精神科専門医 第9回23番 統合失調症

統合失調症のおもに神経学的側面からの知見を問う問題です。
この分野はこれからも研究が進んでいくと予想されどんどんとアップデートされる領域にはなりますが、最新の知見を追いかける前に成書の内容にもとづき知識を固めておくことが重要です。

今回は第9回23番です。
正解はb, dです。


解説

a

統合失調症者における脳容積の減少は幅広い領域に認められ、カプラン精神医学にも「軸索、樹状突起、シナプスの密度低下に起因すると考えられる」と記載があります。よってグリア細胞の減少とは直接の関連はなく、誤りと考えられます。

b

現代臨床精神医学において「18FDGを用いたPETによっても統合失調症者では前頭葉の血流と糖代謝の低下がみられるとの報告が多い」とあります。よって正解です。

d

統合失調症における遺伝因子の関連では、9か所の連結部位(1q、5q、6p、6q、8p、10p、13q、15q、22q)において強い証拠が得られています。22番染色体長腕(22q)にある11.2部分の欠失は統合失調症様精神病と関連があります。よってこの選択肢は正解です。

e

眼球運動障害は統合失調症患者にみられますがカプラン精神医学にもはっきりと「薬物療法および臨床状態と無関係」であると記載されています。患者の第1度近親者にもみられるとされ、形質マーカーの可能性も考えられます。よってこの選択肢は誤りです。

c

ドパミン仮説に関する選択肢です。カプラン精神医学においてドパミン作動性機能亢進が「ドパミンの過剰な放出、ドパミン受容体の過多、ドパミンに対するドパミン受容体の過敏、またはこれらの組み合わせに起因するかどうかについて詳しく説明されていない」とも記載されており、その詳細についてはまだわかっていないという形で考えるのがよいでしょう。よって関連性が乏しいと断定するこの選択肢は誤りです。
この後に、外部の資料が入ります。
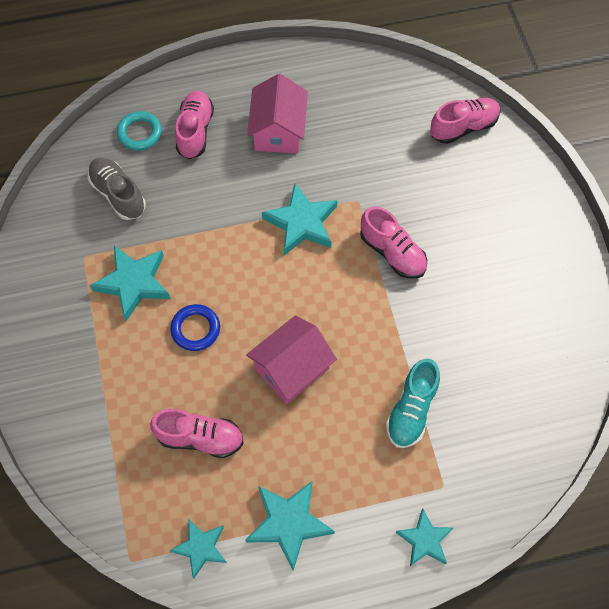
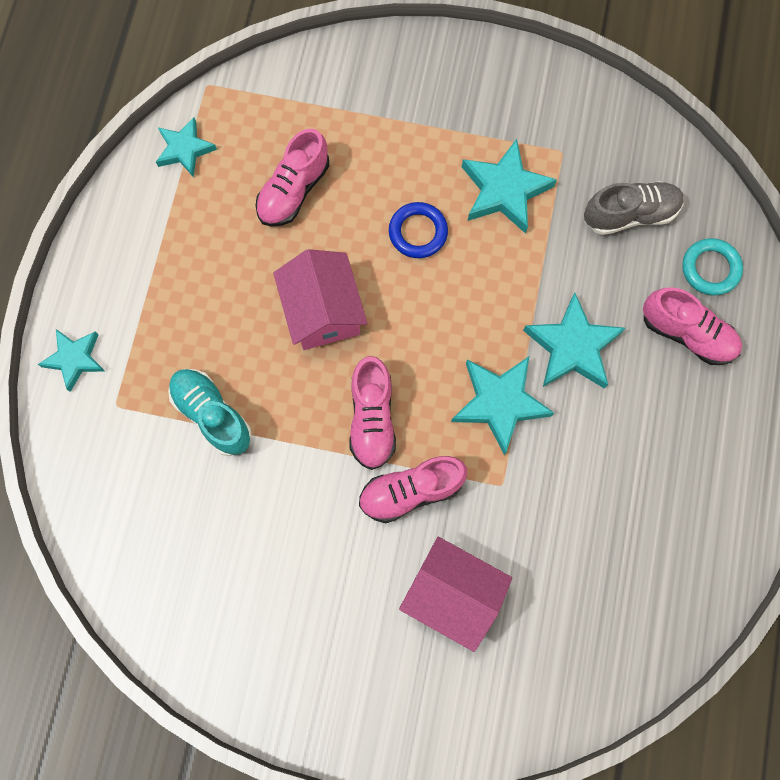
camera: 115 degrees right, 10 degrees up
turquoise star [245,481,335,571] -> turquoise star moved to [523,293,625,389]
pink house [247,74,308,153] -> pink house moved to [399,537,512,652]
pink shoe [430,98,500,144] -> pink shoe moved to [349,356,396,470]

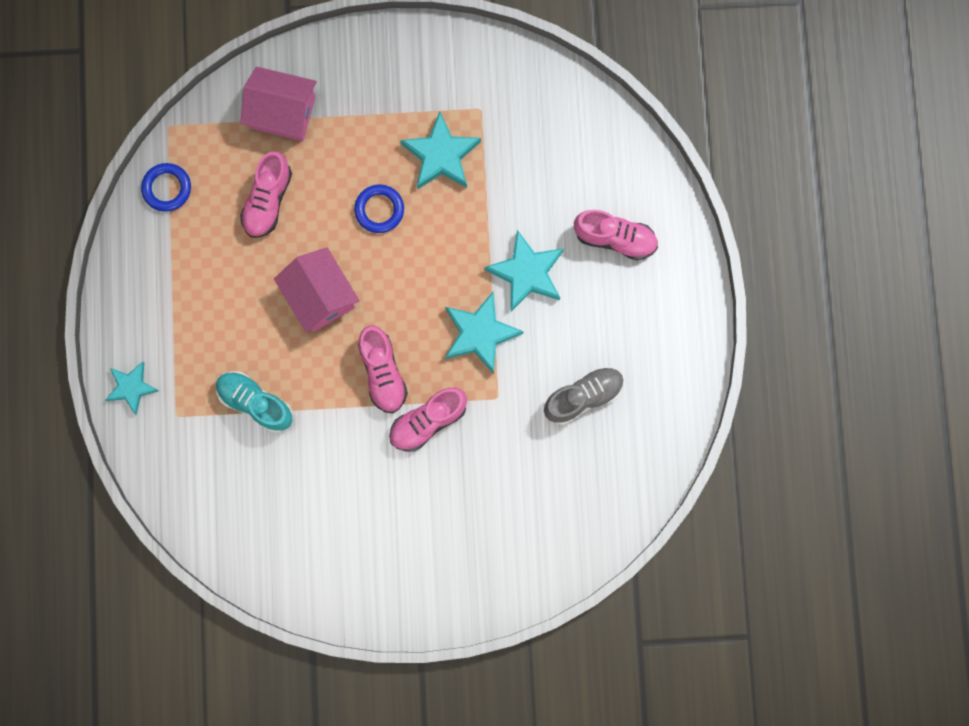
camera: 15 degrees left, 5 degrees up
turquoise star [156,117,217,178] -> blue ring [141,163,191,212]
pink house [399,537,512,652] -> pink house moved to [240,67,317,141]
grey shoe [584,181,684,235] -> grey shoe moved to [544,366,624,425]
turquoise ring [682,238,743,295] -> none

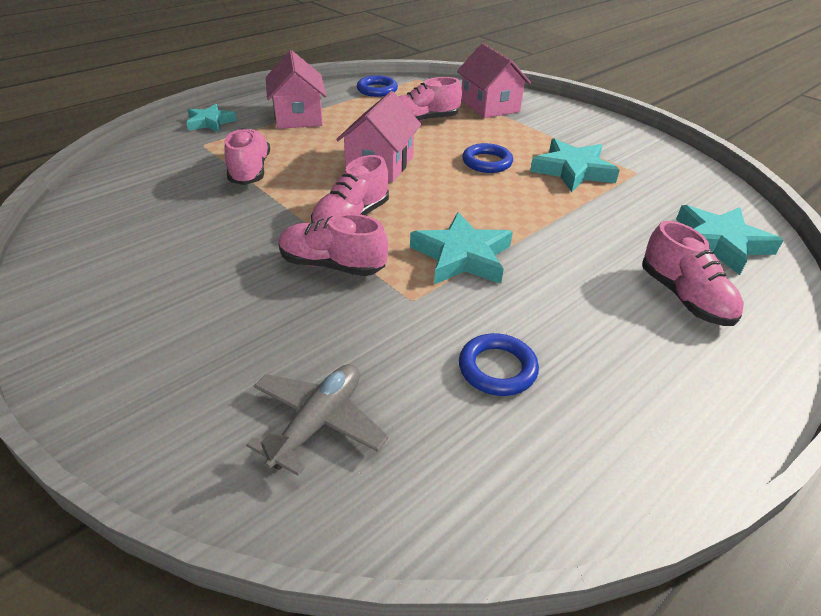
camera: 50 degrees right, 40 degrees down
turquoise shoe [216,371,293,433] -> pink shoe [224,128,270,185]
turquoise star [484,230,564,311] -> turquoise star moved to [676,205,783,275]
grey shoe [544,366,624,425] -> blue ring [459,333,539,396]
none -> grey plane [246,364,389,476]
none -> pink house [266,50,327,129]

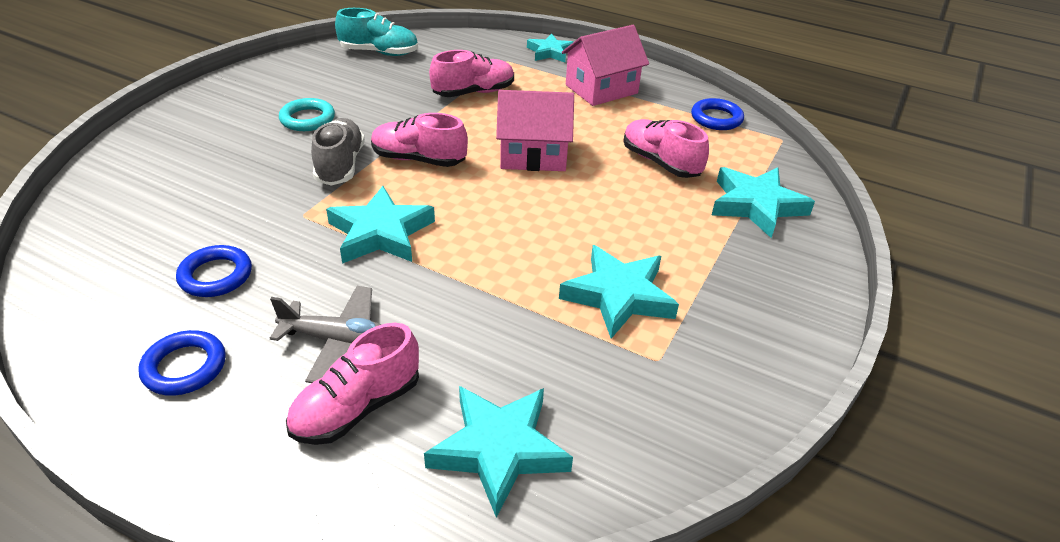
camera: 70 degrees right, 0 degrees up
grey plane [246,364,389,476] -> grey plane moved to [270,286,382,383]
pink shoe [279,214,388,276] -> grey shoe [311,118,365,186]
pink house [457,43,531,118] -> turquoise star [712,167,815,238]
blue ring [462,143,513,173] -> blue ring moved to [138,330,226,396]
none -> turquoise ring [279,98,335,131]
none -> turquoise shoe [335,8,418,56]

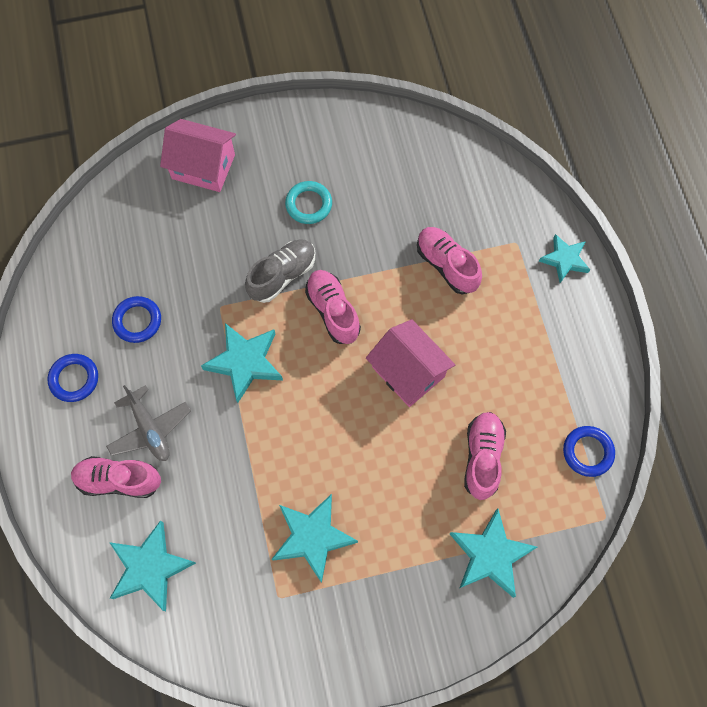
camera: 50 degrees right, 30 degrees up
turquoise shoe [335,8,418,56] -> none
pink shoe [429,50,514,97] -> pink shoe turned 150 degrees counterclockwise [417,227,482,294]
pink house [562,25,649,106] -> pink house moved to [160,119,236,192]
統合失調症の画像、遺伝子、眼球運動などに関しての問題です。
前頭葉の糖代謝の低下を含めて、この内容に関しては実臨床を行っているだけでは正解することは非常に困難でしょう。
専門医試験は満点を取る必要の無い試験になっているので、このような特殊な問題に正答できるかどうかはやや運頼みの要素もあるかもしれませんね。